I'm playing around with Levenshteins Edit Distance algorithm, and I want to extend this to count transpositions -- that is, exchanges of adjacent letters -- as 1 edit. The unmodified algorithm counts insertions, deletes or substitutions needed to reach a certain string from another. For instance, the edit distance from "KITTEN" to "SITTING" is 3. Here's the explanation from Wikipedia:
kitten → sitten (substitution of 'k' with 's')
sitten → sittin (substitution of 'e' with 'i')
sittin → sitting (insert 'g' at the end).
Following the same method, the edit distance from "CHIAR" to "CHAIR" is 2:
CHIAR → CHAR (delete 'I')
CHAR → CHAIR (insert 'I')
I would like to count this as "1 edit", since I only exchange two adjacent letters. How would I go about to do this?
You need one more case in the algorithm from Wikipedia:
if s[i] = t[j] then
d[i, j] := d[i-1, j-1]
else if i > 0 and j > 0 and s[i] = t[j - 1] and s[i - 1] = t[j] then
d[i, j] := minimum
(
d[i-2, j-2] + 1 // transpose
d[i-1, j] + 1, // deletion
d[i, j-1] + 1, // insertion
d[i-1, j-1] + 1 // substitution
)
else
d[i, j] := minimum
(
d[i-1, j] + 1, // deletion
d[i, j-1] + 1, // insertion
d[i-1, j-1] + 1 // substitution
)
You have to modify how you update the dynamic programming table. In the original algorithm one considers the tails(or heads) of the two words that differ at the most by length one. The update is the minimum of all such possibilities.
If you want to modify the algorithm such that changes in two adjacent locations count as one, the minimum above has to be computed over tails(or heads) that differ by at most two.

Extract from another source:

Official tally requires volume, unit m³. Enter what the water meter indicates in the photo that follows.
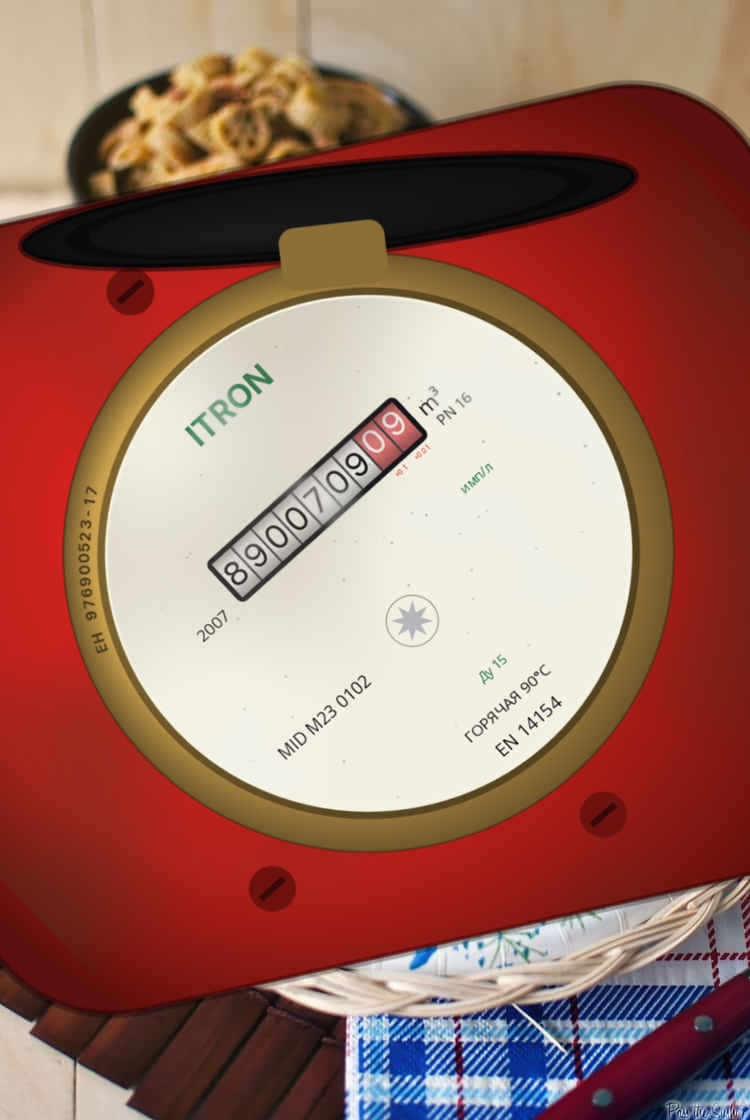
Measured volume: 8900709.09 m³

You can extend this to larger neighborhoods but the complexity will increase exponentially in the size of that neighborhood.

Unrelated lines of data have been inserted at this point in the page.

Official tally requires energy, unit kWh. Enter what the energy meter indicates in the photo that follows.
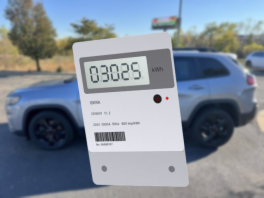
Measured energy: 3025 kWh
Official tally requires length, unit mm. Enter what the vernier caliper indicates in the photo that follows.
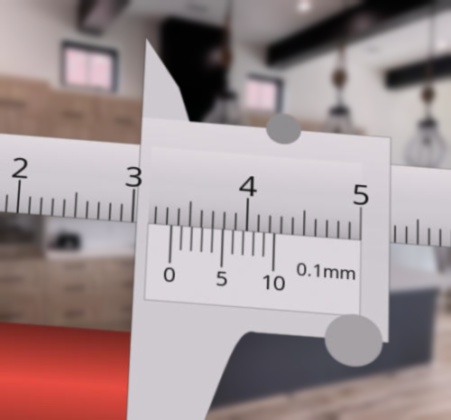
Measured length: 33.4 mm
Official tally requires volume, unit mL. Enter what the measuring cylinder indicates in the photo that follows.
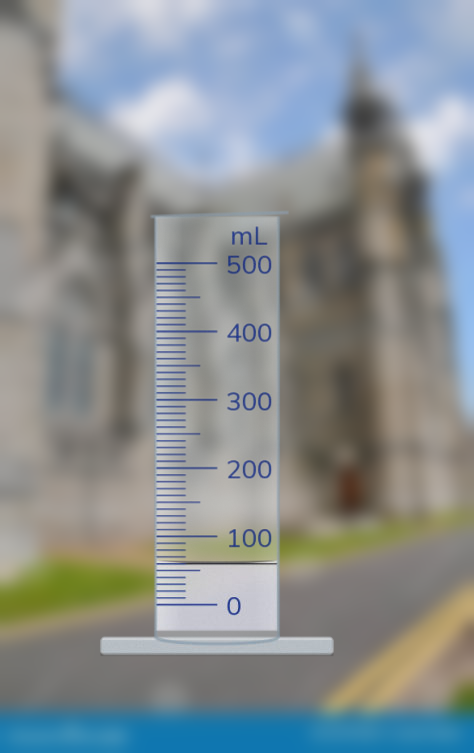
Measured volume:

You can generalize further and assign costs that depend on the character(s) deleted, inserted or substituted, but you have to make sure that the cost you assign to a pair-edit is lower than two single edits, otherwise the two single edits will always win.
Let the words be w1 and w2
dist(i,j) = min(
dist(i-2,j-2) && w1(i-1,i) == w2(j-1,j) else
dist(i-1,j-1) && w1(i) == w2(j) else
dist(i,j-1) + cost(w2(j)),
dist(i-1,j) + cost(w1(i)),
dist(i-1,j-1) + cost(w1(i), w2(j)),
dist(i, j-2) + cost(w2(j-1,j)),
dist(i-2, j) + cost(w1(i-1,i)),
dist(i-2,j-2) + cost(w1(i-1,i), w2(j-1,j))
)
What I mean by the && is that those lines should be considered only if the conditions are satisfied.
The other answers are implementing the Optimal String Alignment algorithm, not Damerau Levenshtein which I think is what you are describing.
I have a java implementation of OSA with some optimizations here:
https://gist.github.com/steveash/5426191